→ **Required work**: Print the listing exactly.
##########
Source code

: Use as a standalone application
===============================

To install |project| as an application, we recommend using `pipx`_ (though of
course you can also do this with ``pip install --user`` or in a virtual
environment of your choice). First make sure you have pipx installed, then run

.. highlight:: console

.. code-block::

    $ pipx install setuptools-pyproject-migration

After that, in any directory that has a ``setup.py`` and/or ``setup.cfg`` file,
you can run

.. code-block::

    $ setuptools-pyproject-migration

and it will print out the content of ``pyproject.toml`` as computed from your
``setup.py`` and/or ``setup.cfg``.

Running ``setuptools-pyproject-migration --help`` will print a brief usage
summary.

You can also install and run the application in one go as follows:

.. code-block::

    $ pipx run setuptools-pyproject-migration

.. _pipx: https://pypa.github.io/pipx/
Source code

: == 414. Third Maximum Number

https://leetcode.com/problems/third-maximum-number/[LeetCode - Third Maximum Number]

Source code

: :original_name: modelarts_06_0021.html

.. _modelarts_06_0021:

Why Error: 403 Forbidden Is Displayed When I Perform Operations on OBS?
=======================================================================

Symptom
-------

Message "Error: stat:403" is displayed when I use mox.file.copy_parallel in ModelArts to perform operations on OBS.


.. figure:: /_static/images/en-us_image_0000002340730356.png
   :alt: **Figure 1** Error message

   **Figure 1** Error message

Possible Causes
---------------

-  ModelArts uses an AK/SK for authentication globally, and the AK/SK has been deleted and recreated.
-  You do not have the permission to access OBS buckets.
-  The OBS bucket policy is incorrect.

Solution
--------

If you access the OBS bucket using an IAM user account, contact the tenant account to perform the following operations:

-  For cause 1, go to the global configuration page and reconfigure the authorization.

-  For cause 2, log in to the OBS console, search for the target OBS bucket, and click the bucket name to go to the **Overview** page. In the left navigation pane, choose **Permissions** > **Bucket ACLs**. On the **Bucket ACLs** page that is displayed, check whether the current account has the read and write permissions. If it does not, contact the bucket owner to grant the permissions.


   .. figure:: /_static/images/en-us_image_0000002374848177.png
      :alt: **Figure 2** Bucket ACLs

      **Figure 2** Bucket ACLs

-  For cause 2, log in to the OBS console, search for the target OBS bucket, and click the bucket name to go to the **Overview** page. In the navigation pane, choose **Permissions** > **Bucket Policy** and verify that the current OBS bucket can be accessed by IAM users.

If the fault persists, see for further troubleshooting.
##########
→ **Response area**:
Source code

: Use as a standalone application
===============================

To install |project| as an application, we recommend using `pipx`_ (though of
course you can also do this with ``pip install --user`` or in a virtual
environment of your choice). First make sure you have pipx installed, then run

.. highlight:: console

.. code-block::

    $ pipx install setuptools-pyproject-migration

After that, in any directory that has a ``setup.py`` and/or ``setup.cfg`` file,
you can run

.. code-block::

    $ setuptools-pyproject-migration

and it will print out the content of ``pyproject.toml`` as computed from your
``setup.py`` and/or ``setup.cfg``.

Running ``setuptools-pyproject-migration --help`` will print a brief usage
summary.

You can also install and run the application in one go as follows:

.. code-block::

    $ pipx run setuptools-pyproject-migration

.. _pipx: https://pypa.github.io/pipx/
Source code

: == 414. Third Maximum Number

https://leetcode.com/problems/third-maximum-number/[LeetCode - Third Maximum Number]

Source code

: :original_name: modelarts_06_0021.html

.. _modelarts_06_0021:

Why Error: 403 Forbidden Is Displayed When I Perform Operations on OBS?
=======================================================================

Symptom
-------

Message "Error: stat:403" is displayed when I use mox.file.copy_parallel in ModelArts to perform operations on OBS.


.. figure:: /_static/images/en-us_image_0000002340730356.png
   :alt: **Figure 1** Error message

   **Figure 1** Error message

Possible Causes
---------------

-  ModelArts uses an AK/SK for authentication globally, and the AK/SK has been deleted and recreated.
-  You do not have the permission to access OBS buckets.
-  The OBS bucket policy is incorrect.

Solution
--------

If you access the OBS bucket using an IAM user account, contact the tenant account to perform the following operations:

-  For cause 1, go to the global configuration page and reconfigure the authorization.

-  For cause 2, log in to the OBS console, search for the target OBS bucket, and click the bucket name to go to the **Overview** page. In the left navigation pane, choose **Permissions** > **Bucket ACLs**. On the **Bucket ACLs** page that is displayed, check whether the current account has the read and write permissions. If it does not, contact the bucket owner to grant the permissions.


   .. figure:: /_static/images/en-us_image_0000002374848177.png
      :alt: **Figure 2** Bucket ACLs

      **Figure 2** Bucket ACLs

-  For cause 2, log in to the OBS console, search for the target OBS bucket, and click the bucket name to go to the **Overview** page. In the navigation pane, choose **Permissions** > **Bucket Policy** and verify that the current OBS bucket can be accessed by IAM users.

If the fault persists, see for further troubleshooting.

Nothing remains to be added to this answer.